De ene winnaar, David Julius van de Amerikaanse University of California San Fransisco, onderzocht eind jaren 1990 waarom we het eten van hete pepers ervaren als branderig of regelrecht pijnlijk en waarom je het warm kunt krijgen van pittig eten.
Samen met zijn collega’s slaagde Julius er na jaren onderzoek in het receptormolecuul te identificeren dat de invloed van capsaïcine (de actieve stof in pepers) registreert en het signaal doorstuurt naar de hersenen, waar we het interpreteren als heet.
Dezelfde receptor, die TRPV1 werd genoemd, stuurt ook een signaal naar de hersenen als hij echt een hoge temperatuur registreert. De receptor TRPM8 stuurt signalen over kou.
De andere winnaar, Ardem Patapoutian van het eveneens Amerikaanse Scripps Research Howard Hughes Medical Institute, onderzocht hoe we mechanische prikkels registreren, zoals aanraking.

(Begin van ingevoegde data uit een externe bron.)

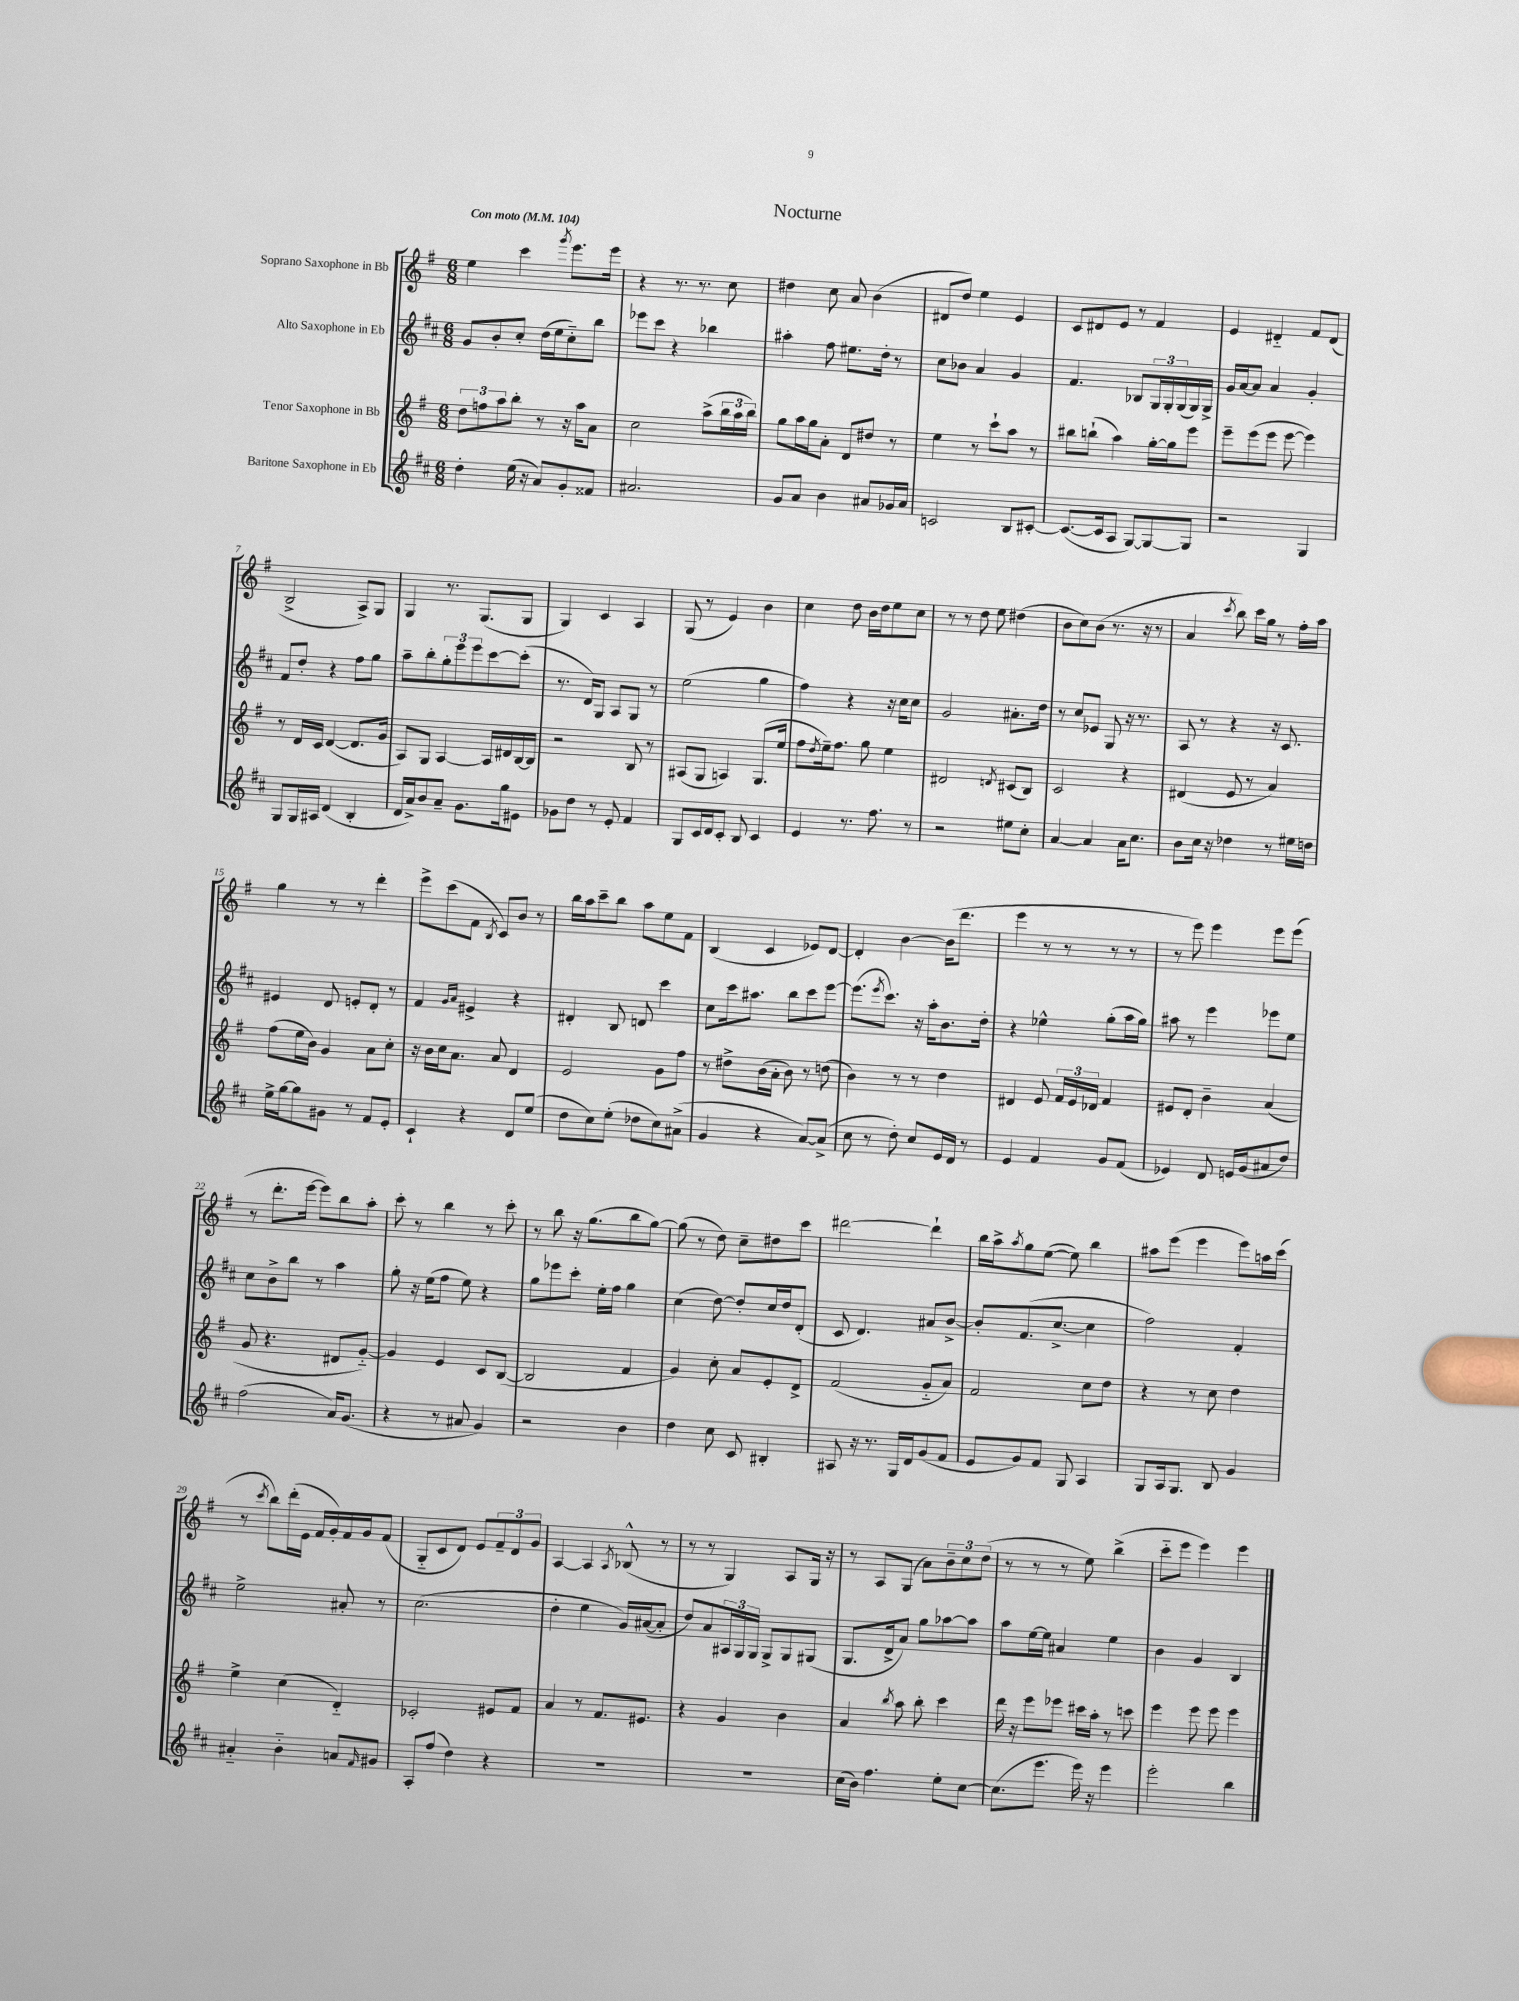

**kern	**kern	**kern	**kern
*part4	*part3	*part2	*part1
*staff4	*staff3	*staff2	*staff1
*I"Baritone Saxophone in Eb	*I"Tenor Saxophone in Bb	*I"Alto Saxophone in Eb	*I"Soprano Saxophone in Bb
*clefG2	*clefG2	*clefG2	*clefG2
*k[f#c#]	*k[f#]	*k[f#c#]	*k[f#]
*M6/8	*M6/8	*M6/8	*M6/8
*MM104	*MM104	*MM104	*MM104
=1	=1	=1	=1
!	!	!	!LO:TX:a:B:t=Con moto
4dd'\	12dd\L	8g/L	4ee\
.	12ffn\	.	.
.	.	8b'/	.
.	12aa\	.	.
(16ee\	8bb'\J	8cc#'/J	4ccc\
16r	.	.	.
8a/L)	8r	(16dd\LL	.
.	.	16ee\J	.
.	.	.	8qggg/
8g'/	16r	8cc#\)	8.eee\L
.	16aa\KL	.	.
8f##X/J	8a\J	8bb\J	.
.	.	.	16eee\Jk
=2	=2	=2	=2
2.a#X/	2cc\	8eee-X\L	4r
.	.	8ccc#\J	.
.	.	4r	8.r
.	.	.	8.r
.	(8aa^\L	4bb-X\	.
.	24bb\L	.	8cc\
.	24aa\	.	.
.	24bb\JJ)	.	.
=3	=3	=3	=3
8g/L	8gg\L	4aa#X'\	4dd#X\
8a/J	16aa\L	.	.
.	16gg\J	.	.
4b\	8a'\J	8ff#\	8cc\
.	8d/L	8.ee#X\L	8a/
8a#X/L	8dd#X/J	.	(4b\
.	.	16dd'\Jk	.
16g-X/L	8r	8r	.
16a#/JJ	.	.	.
=4	=4	=4	=4
2cn/	4ee\	8cc#\L	8d#X/L
.	.	8b-X\J	8dd/J)
.	8r	4a/	4ee\
.	8ccc`\L	.	.
8B/L	8aa\J	4g/	4e/
[8c#X'/J	8r	.	.
=5	=5	=5	=5
(8.c#/L_	8bb#X\L	4.f#/	8c/L
.	(8bbn`\J	.	8d#X/
16c#/k]	.	.	.
8A/J	4aa\)	.	8e/J
[8G/L)	.	8B-X/L	8r
8G/_	[16gg'\LL	24G/L	4f#/
.	.	24G'/	.
.	16gg\J]	.	.
.	.	(24G/	.
8G/J]	8eee\J	16G/)	.
.	.	16G^/JJ	.
=6	=6	=6	=6
2r	8eee~\L	16g/LL	4e/
.	.	[16a/J	.
.	(8eee\	8a/J]	.
.	8eee\J	4a/	4d#X/
.	[8eee\	.	.
4G/	4eee\])	4g'/	8f#/L
.	.	.	(8d#/J
!!LO:LB:g=z
=7	=7	=7	=7
8G/L	8r	8f#/L	2B^/
16G/L	16d/LL	8dd'/J	.
16A#X/JJ	16c/JJ	.	.
(4d/	([4d/	4r	.
4B'/	8.d/L]	8ff#\L	8A^/L)
.	.	8gg\J	8G/J
.	16g/Jk	.	.
=8	=8	=8	=8
16d/LL	8A/L)	8aa~\L	4G/
16a^/J)	.	.	.
8b/	8G/J	8bb'\	.
8a~/J	[4A/	12gg'\	8.r
.	.	12eee\	.
8.g\L	.	.	.
.	.	12eee\	.
.	.	.	(8.G/L
.	16A/LL]	[8ccc#\	.
16gg\k	16d#X/	.	.
8e#X\J	[16B/	(8ccc#'\J]	8G/J
.	16B/JJ]	.	.
=9	=9	=9	=9
8g-X\L	2r	8.r	4G/)
8dd\J	.	.	.
.	.	16d/KL)	.
8r	.	8G/J	4c/
8e'/	.	8A/L	.
4f#/	8B/	8G/J	4A/
.	8r	8r	.
=10	=10	=10	=10
8G/L	(8A#X/L	(2ee\	(8G/
16c#/L	8G/J	.	8r
16d/J	.	.	.
8c#'/J	4An/)	.	4e/)
8B/	.	.	.
4c#/	(8.G/L	4gg\	4b\
.	16ee/Jk	.	.
=11	=11	=11	=11
4e/	8ff#\L	4ff#\)	4cc\
.	8qdd/	.	.
.	16ee~\k)	.	.
.	8.ff#\J	.	.
8.r	.	4r	8dd\
.	8gg\	.	16b\LL
8.ff#\	.	.	16dd\J
.	4ee\	16r	8ee\
.	.	16cc#\KL	.
8r	.	8cc#\J	8cc\J
=12	=12	=12	=12
2r	2d#X/	2g/	8r
.	.	.	8r
.	.	.	8dd\
.	.	.	8ee\
.	8qdn/	.	.
8ee#X\L	(8c#X/L	8.a#X'\L	(4dd#X\
8cc#'\J	8B/J)	.	.
.	.	16dd\Jk	.
=13	=13	=13	=13
[4a/	2c/	8r	8b\L
.	.	8cc#/L	8cc\)
4a/]	.	8e-X/J	(8b\J
.	.	8G/	8.r
16a\KL	4r	16r	.
8.cc#\J	.	8.r	16r
.	.	.	8r
=14	=14	=14	=14
8b\L	(4d#X/	8A/	4a/
16cc#\Jk	.	8r	.
16r	.	.	.
.	.	.	8qccc/
4dd-X\	8e/	4r	8bb\)
.	8r	.	16ccc\LL
.	.	.	16gg\JJ
8r	4a/)	16r	8r
.	.	8.c#/	.
16ee#X\LL	.	.	16ff#'\LL
16ddn\JJ	.	.	16aa\JJ
!!LO:LB:g=z
=15	=15	=15	=15
16ee^\LL	(8ff#\L	4e#X/	4gg\
[16gg\J	.	.	.
8gg\]	16ee\L	.	.
.	16b\JJ)	.	.
8g#X\J	4g/	8d/	8r
8r	.	8en'/L	8r
8f#/L	8a\L	8d'/J	4ddd'\
8e'/J	8cc'\J	8r	.
=16	=16	=16	=16
4c#`/	16r	4f#/	8eee^\L
.	16b\LL	.	.
.	16cc\J	.	(8ccc\
.	8.a\J	.	.
.	.	16qqg/LL	.
.	.	16qqa/JJ	.
4r	.	4e#X^/	8f#\J
.	.	.	8qB/
.	8a/	.	8c/L)
8d/L	4d/	4r	8b/J
(8ee/J	.	.	8r
=17	=17	=17	=17
8dd\L	2e/	4d#X'/	16bb\LL
.	.	.	16aa\J
8cc#\)	.	.	8ccc~\
(8ee'\J	.	8B/	8bb\J
8dd-X\L	.	8dn/	8aa\L
8cc#\)	8g\L	4ccc#\	8ee\
(8a#X^\J	8ff#\J	.	8f#\J
=18	=18	=18	=18
4g/	8r	8cc#\L	(4B/
.	8dd#X^\L	16ccc#\k	.
.	.	8.aa#X\J	.
4r	(16b\L	.	4c/
.	16a'\JJ	.	.
.	8b\)	8bb\L	.
[8a/L)	8r	8ccc#\	8e-X/L)
(8a^/J]	(8ddn\	[8eee\J	[8d/J
=19	=19	=19	=19
8cc#\	4b\)	(8.eee\L]	4d'/]
8r	.	.	.
.	.	8qeee/	.
.	.	8.ccc#\J)	.
8dd'\)	8r	.	[4b\
8cc#/L	8r	16r	.
.	.	16aa'\KL	.
16e/L	4dd\	8.b\	(16b\KL]
16d/JJ	.	.	8.ddd\J
8r	.	.	.
.	.	16dd'\Jk	.
=20	=20	=20	=20
4e/	4d#X/	4r	4eee\
4f#/	8e/	4ee-X^^\	8r
.	24f#/LL	.	8r
.	24e/	.	.
.	24d-X/JJ	.	.
8g/L	4f#/	(8gg'\L	8r
(8f#/J	.	16aa\L	8r
.	.	16gg\JJ)	.
=21	=21	=21	=21
4e-X/)	8e#X/L	8aa#X\	8r
.	8d'/J	8r	8eee\)
8d/	4b~\	4eee\	4eee\
16en/LL	.	.	.
(16g/J	.	.	.
8a#X/	(4a/	8eee-X\L	8eee\L
8dd/J)	.	8ee\J	(8eee\J
!!LO:LB:g=z
=22	=22	=22	=22
(2ff#\	8g/	8cc#\L	8r
.	4.r	8b^\	8.ddd'\L
.	.	8bb\J	.
.	.	.	[16eee\Jk
.	.	8r	8eee\L])
16a/KL)	8d#X/L	4aa\	8bb\
(8.g/J	.	.	.
.	[8g/J)	.	8aa'\J
=23	=23	=23	=23
4r	4g/]	8gg'\	8ccc'\
.	.	16r	8r
.	.	(16ee\KL	.
8r	4e/	8ff#\J	4bb\
8a#X/	.	8ee\)	.
4g/)	8c/L	4r	8r
.	([8B/J	.	8ccc'\
=24	=24	=24	=24
2r	2B/]	8gg\L	8r
.	.	8eee-X\	8bb\
.	.	8ccc#'\J	16r
.	.	.	(8.gg\L
.	.	16ee'\LL	.
.	.	16ff#\JJ	.
4b\	4f#/	4gg\	8bb\
.	.	.	[8gg\J)
=25	=25	=25	=25
4dd\	4g/)	(4cc#\	(8gg\]
.	.	.	8r
8cc#\	8cc'\	[8dd\)	8dd\)
8c#/	8a/L	8dd'/L]	8cc~\L
4B#X'/	8e'/	16cc#/L	8dd#X\
.	.	16dd/J	.
.	8d^/J	(8d'/J	8ccc\J
=26	=26	=26	=26
8A#X/	(2f#/	8c#/	[2ddd#X\
16r	.	4.d/)	.
8.r	.	.	.
16G/LL	.	.	.
16d/J	.	.	.
(8g/	8g/L	8a#X/L	4ddd#`\]
8f#/J	8a/J)	[8b^/J	.
=27	=27	=27	=27
8e/L	2f#/	8b'/L]	16bb\LL
.	.	.	16aa^\J
.	.	.	8qaa/
8g/)	.	(8.f#/	8gg\
8f#/J	.	.	([8ee\J
.	.	[8.cc#^/J	.
8G/	.	.	8ee\])
4A/	8cc\L	4cc#\]	4bb\
.	8dd\J	.	.
=28	=28	=28	=28
8G/L	4r	2ff#\)	8aa#X\L
16A/k	.	.	(8eee\J
8.G/J	.	.	.
.	8r	.	4eee\
8B/	8cc\	.	.
4g/	4dd\	4f#'/	8eee\L)
.	.	.	16aan\L
.	.	.	(16ccc\JJ
!!LO:LB:g=z
=29	=29	=29	=29
4a#X/	4ee^\	2ee^\	8r
.	.	.	8qccc/
.	.	.	8bb\L)
4b\	(4cc\	.	(16ddd'\L
.	.	.	16e\JJ
.	.	.	16f#/LL
.	.	.	16g'/)
8an/L	4d/)	8a#X'/	16f#/
.	.	.	16g/J
16qqf#/	.	.	.
8g#X/J	.	8r	(8f#/J
=30	=30	=30	=30
8A'/L	2c-X'/	(2.cc#\	8G/L
(8ff#/J	.	.	8c/
4dd\)	.	.	8d/J)
.	.	.	8e/L
4r	8e#X/L	.	12f#~/
.	.	.	12d/
.	8f#/J	.	.
.	.	.	12g/J
=31	=31	=31	=31
2.r	4a/	4dd'\	[4A/
.	8r	4ee\	4A/]
.	8.f#/L	.	.
.	.	.	8qA/
.	.	16g/LL)	(8B-X^^/
.	8.e#X/J	([16a#X/J	.
.	.	8a#'/J]	8r
=32	=32	=32	=32
2.r	4r	8dd/L)	8r
.	.	8a/	8r
.	4g/	24A#X/L	4G/)
.	.	24G/	.
.	.	24G/JJ	.
.	.	8G^/L	.
.	4b\	8G/	8A/L
.	.	(8G#X/J	16G/Jk
.	.	.	16r
=33	=33	=33	=33
(16cc#\LL	4a/	8.G/L	8r
16b\JJ)	.	.	.
4.ff#\	.	.	8A/L
.	.	16d^/k	.
.	8qbb/	.	.
.	8aa\	8a/J)	(8G/J
.	8bb'\	8gg\L	8a\L)
8ee'\L	4ccc\	[8aa-X\	12b~\
.	.	.	12cc\
[8cc#\J	.	8aa-\J]	.
.	.	.	(12dd\J
=34	=34	=34	=34
(8.cc#\L]	16ddd\	8aa\L	8r
.	16r	.	.
.	8eee\L	[16ee\L	8r
8.eee\J	.	16ee\JJ]	.
.	8eee-X\J	4a#X/	8r
16eee\)	16ccc#X\LL	.	8ee\)
16r	16aa'\JJ	.	.
4eee\	8r	4ee\	(4bb^\
.	8cccn\	.	.
=35	=35	=35	=35
2eee'\	4eee\	4b\	8ccc\L
.	.	.	8eee\J
.	8eee\	4g/	4eee\)
.	8eee\	.	.
4bb\	4eee\	4B/	4eee\
==	==	==	==
*-	*-	*-	*-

Patapoutian selecteerde 72 genen die er mogelijk voor zorgden dat receptoren in de huid in staat zijn aanraking te voelen. Na 71 genen zonder resultaat te hebben uitgezet, was het bij het 72e gen raak. Zonder dit gen waren de cellen in zijn petrischaal niet meer in staat fysieke prikkels waar te nemen.
De ontdekkingen die aan de Nobelprijs ten grondslag liggen, dateren van jaren geleden, maar het Nobelcomité kende de prijs nu aan Julius en Patapoutian toe omdat hun onderzoek van groot belang is gebleken voor ons begrip van de mens.
Het vermogen van het lichaam om temperatuur en mechanische prikkels te voelen, is fundamenteel voor de ervaring van de wereld om ons heen, en de ontdekkingen van Julius en Patapoutian vormden het begin van een hele reeks belangrijke inzichten in de tastzin.
Veel mensen hadden verwacht dat de Nobelprijs voor Fysiologie of Geneeskunde dit jaar zou gaan naar onderzoek rond COVID-19, maar wetenschappelijke Nobelprijzen worden meestal pas enkele jaren na een doorbraak toegekend – als de reikwijdte van het onderzoek duidelijk is.